International Date Line - Historical Alterations - Alaska

Alaska

Russia settled northwest North America from Siberia, that is, from the west with its own Julian calendar (it did not adopt the Gregorian calendar until 1918). The United States purchased Russian America while based in the contiguous United States, that is, from the east with its own Gregorian calendar (adopted in 1752 while a British colony). The transfer ceremony occurred on the day that the commissioners appointed by the governments of Russia and the United States for that purpose happened to arrive by ship (the USS Ossipee) at New Archangel (Sitka), the capital of Russian America. The United States recorded this date as Friday 18 October 1867 (Gregorian), now known as Alaska Day, whereas the Russian governor, who had remained in New Archangel, would have recorded it as Saturday 7 October 1867 (Julian). Senator Charles Sumner stated during his 3-hour ratification speech (an encyclopedic discussion of Russian America) on 9 April 1867 that this day of the week and calendar discord should be changed. Because the transfer of ownership officially occurred at 3:30 p. m. Sitka mean solar time (time zones were not yet in use), that was the date and time that Alaska changed from an Asian Julian date to an American Gregorian date.
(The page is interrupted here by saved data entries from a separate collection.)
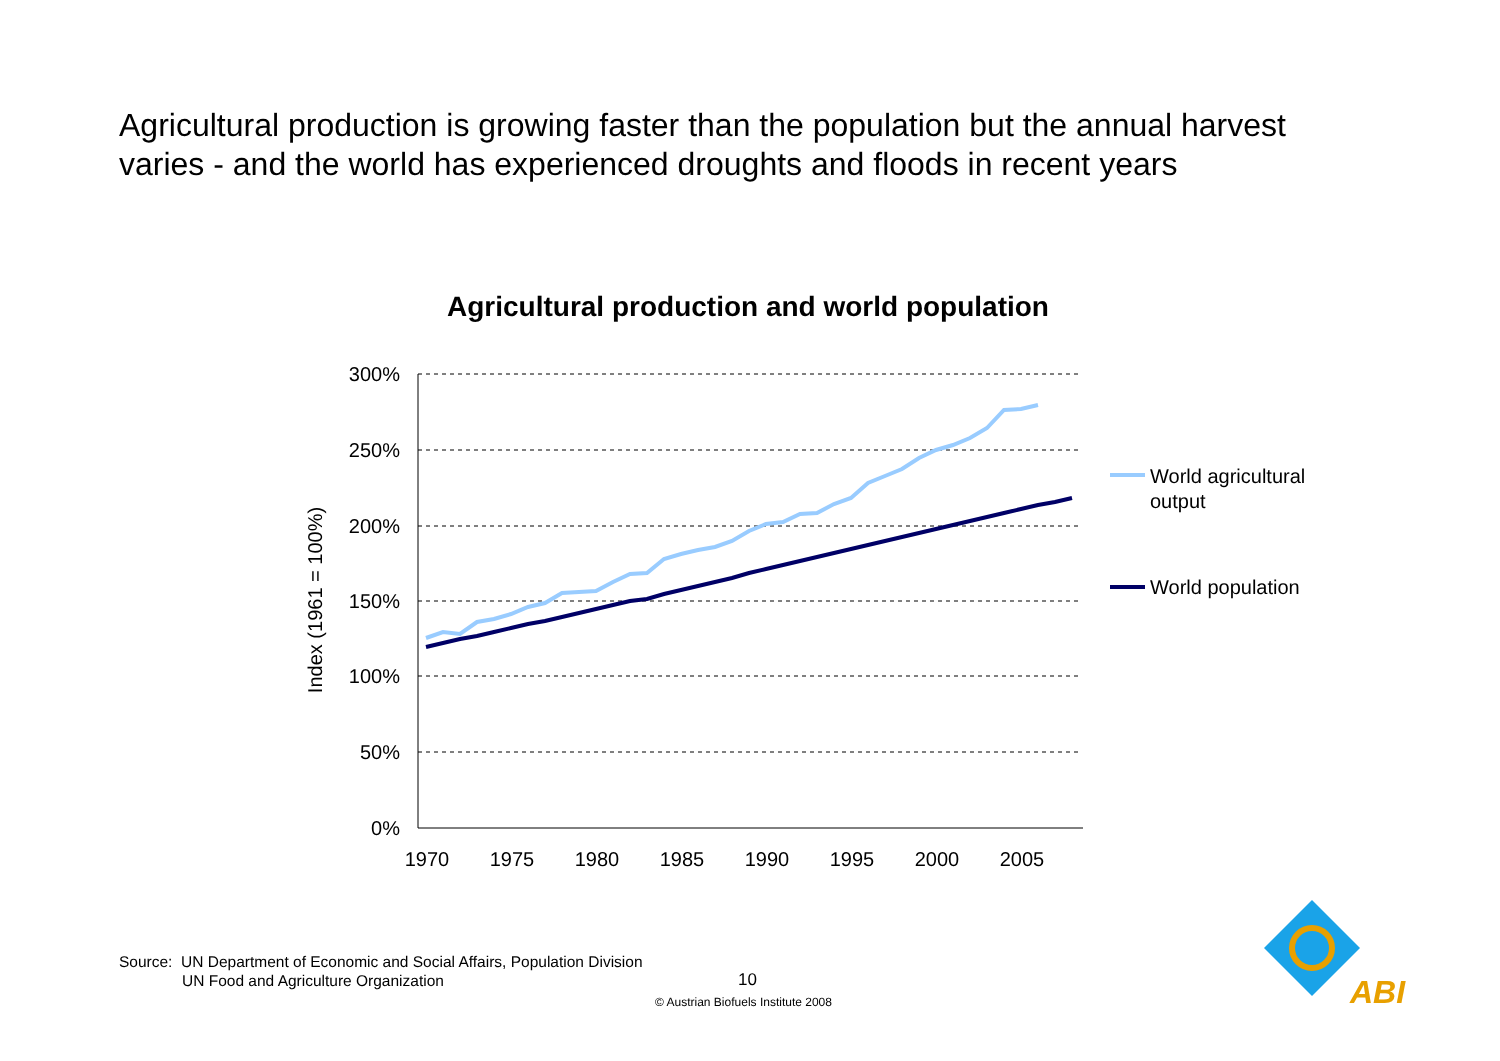Agricultural production is growing faster than the population but the annual harvest varies - and the world has experienced droughts and floods in recent years
Agricultural production and world population
300%
250%
200%
150%
100%
50%
0%
1970
1975
1980
1985
1990
1995
2000
2005
Index (1961 = 100%)
World agricultural
output
World population
ABI
Source: UN Department of Economic and Social Affairs, Population Division
UN Food and Agriculture Organization
10
© Austrian Biofuels Institute 2008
If the transfer had occurred at the preceding midnight, then Friday 6 October 1867 (Julian) would have been followed by Friday 18 October 1867 (Gregorian), a duplicate day with a 12-day difference appropriate both for changing from an Asian date to an American date (equivalent to moving the IDL from the east to the west of Alaska) and for changing from the Julian calendar to the Gregorian calendar during the 19th century.